The exercise = Please reproduce each of the following records line for line, changing nothing.

Supplied entries =
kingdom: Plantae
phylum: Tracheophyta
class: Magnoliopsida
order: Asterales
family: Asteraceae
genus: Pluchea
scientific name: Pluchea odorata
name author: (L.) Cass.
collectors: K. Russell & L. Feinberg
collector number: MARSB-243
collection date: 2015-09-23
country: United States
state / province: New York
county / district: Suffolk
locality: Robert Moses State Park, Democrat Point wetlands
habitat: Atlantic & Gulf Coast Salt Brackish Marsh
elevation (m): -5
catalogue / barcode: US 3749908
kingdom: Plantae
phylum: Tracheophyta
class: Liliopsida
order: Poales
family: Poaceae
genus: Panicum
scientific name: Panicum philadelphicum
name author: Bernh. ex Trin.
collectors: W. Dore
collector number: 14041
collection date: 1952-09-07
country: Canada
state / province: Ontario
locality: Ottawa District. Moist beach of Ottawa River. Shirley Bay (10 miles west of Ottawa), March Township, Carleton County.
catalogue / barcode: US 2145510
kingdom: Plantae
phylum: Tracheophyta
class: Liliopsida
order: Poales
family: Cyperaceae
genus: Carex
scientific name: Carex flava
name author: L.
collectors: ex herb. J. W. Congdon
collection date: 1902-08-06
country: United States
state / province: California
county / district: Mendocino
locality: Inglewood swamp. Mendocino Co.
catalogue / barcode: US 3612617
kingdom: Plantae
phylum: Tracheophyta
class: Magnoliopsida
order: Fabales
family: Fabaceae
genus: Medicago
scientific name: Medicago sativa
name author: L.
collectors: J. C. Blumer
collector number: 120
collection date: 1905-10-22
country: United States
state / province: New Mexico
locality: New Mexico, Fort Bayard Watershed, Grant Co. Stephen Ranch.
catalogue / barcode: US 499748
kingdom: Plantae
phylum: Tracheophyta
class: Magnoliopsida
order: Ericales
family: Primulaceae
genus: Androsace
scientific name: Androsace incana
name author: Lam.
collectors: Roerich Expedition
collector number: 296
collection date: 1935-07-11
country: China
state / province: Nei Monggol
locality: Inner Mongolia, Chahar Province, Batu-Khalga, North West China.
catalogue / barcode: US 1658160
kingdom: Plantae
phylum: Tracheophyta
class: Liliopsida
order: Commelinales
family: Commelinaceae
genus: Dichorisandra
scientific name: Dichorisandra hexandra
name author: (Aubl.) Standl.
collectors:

Response to this exercise =
kingdom: Plantae
phylum: Tracheophyta
class: Magnoliopsida
order: Asterales
family: Asteraceae
genus: Pluchea
scientific name: Pluchea odorata
name author: (L.) Cass.
collectors: K. Russell & L. Feinberg
collector number: MARSB-243
collection date: 2015-09-23
country: United States
state / province: New York
county / district: Suffolk
locality: Robert Moses State Park, Democrat Point wetlands
habitat: Atlantic & Gulf Coast Salt Brackish Marsh
elevation (m): -5
catalogue / barcode: US 3749908
kingdom: Plantae
phylum: Tracheophyta
class: Liliopsida
order: Poales
family: Poaceae
genus: Panicum
scientific name: Panicum philadelphicum
name author: Bernh. ex Trin.
collectors: W. Dore
collector number: 14041
collection date: 1952-09-07
country: Canada
state / province: Ontario
locality: Ottawa District. Moist beach of Ottawa River. Shirley Bay (10 miles west of Ottawa), March Township, Carleton County.
catalogue / barcode: US 2145510
kingdom: Plantae
phylum: Tracheophyta
class: Liliopsida
order: Poales
family: Cyperaceae
genus: Carex
scientific name: Carex flava
name author: L.
collectors: ex herb. J. W. Congdon
collection date: 1902-08-06
country: United States
state / province: California
county / district: Mendocino
locality: Inglewood swamp. Mendocino Co.
catalogue / barcode: US 3612617
kingdom: Plantae
phylum: Tracheophyta
class: Magnoliopsida
order: Fabales
family: Fabaceae
genus: Medicago
scientific name: Medicago sativa
name author: L.
collectors: J. C. Blumer
collector number: 120
collection date: 1905-10-22
country: United States
state / province: New Mexico
locality: New Mexico, Fort Bayard Watershed, Grant Co. Stephen Ranch.
catalogue / barcode: US 499748
kingdom: Plantae
phylum: Tracheophyta
class: Magnoliopsida
order: Ericales
family: Primulaceae
genus: Androsace
scientific name: Androsace incana
name author: Lam.
collectors: Roerich Expedition
collector number: 296
collection date: 1935-07-11
country: China
state / province: Nei Monggol
locality: Inner Mongolia, Chahar Province, Batu-Khalga, North West China.
catalogue / barcode: US 1658160
kingdom: Plantae
phylum: Tracheophyta
class: Liliopsida
order: Commelinales
family: Commelinaceae
genus: Dichorisandra
scientific name: Dichorisandra hexandra
name author: (Aubl.) Standl.
collectors:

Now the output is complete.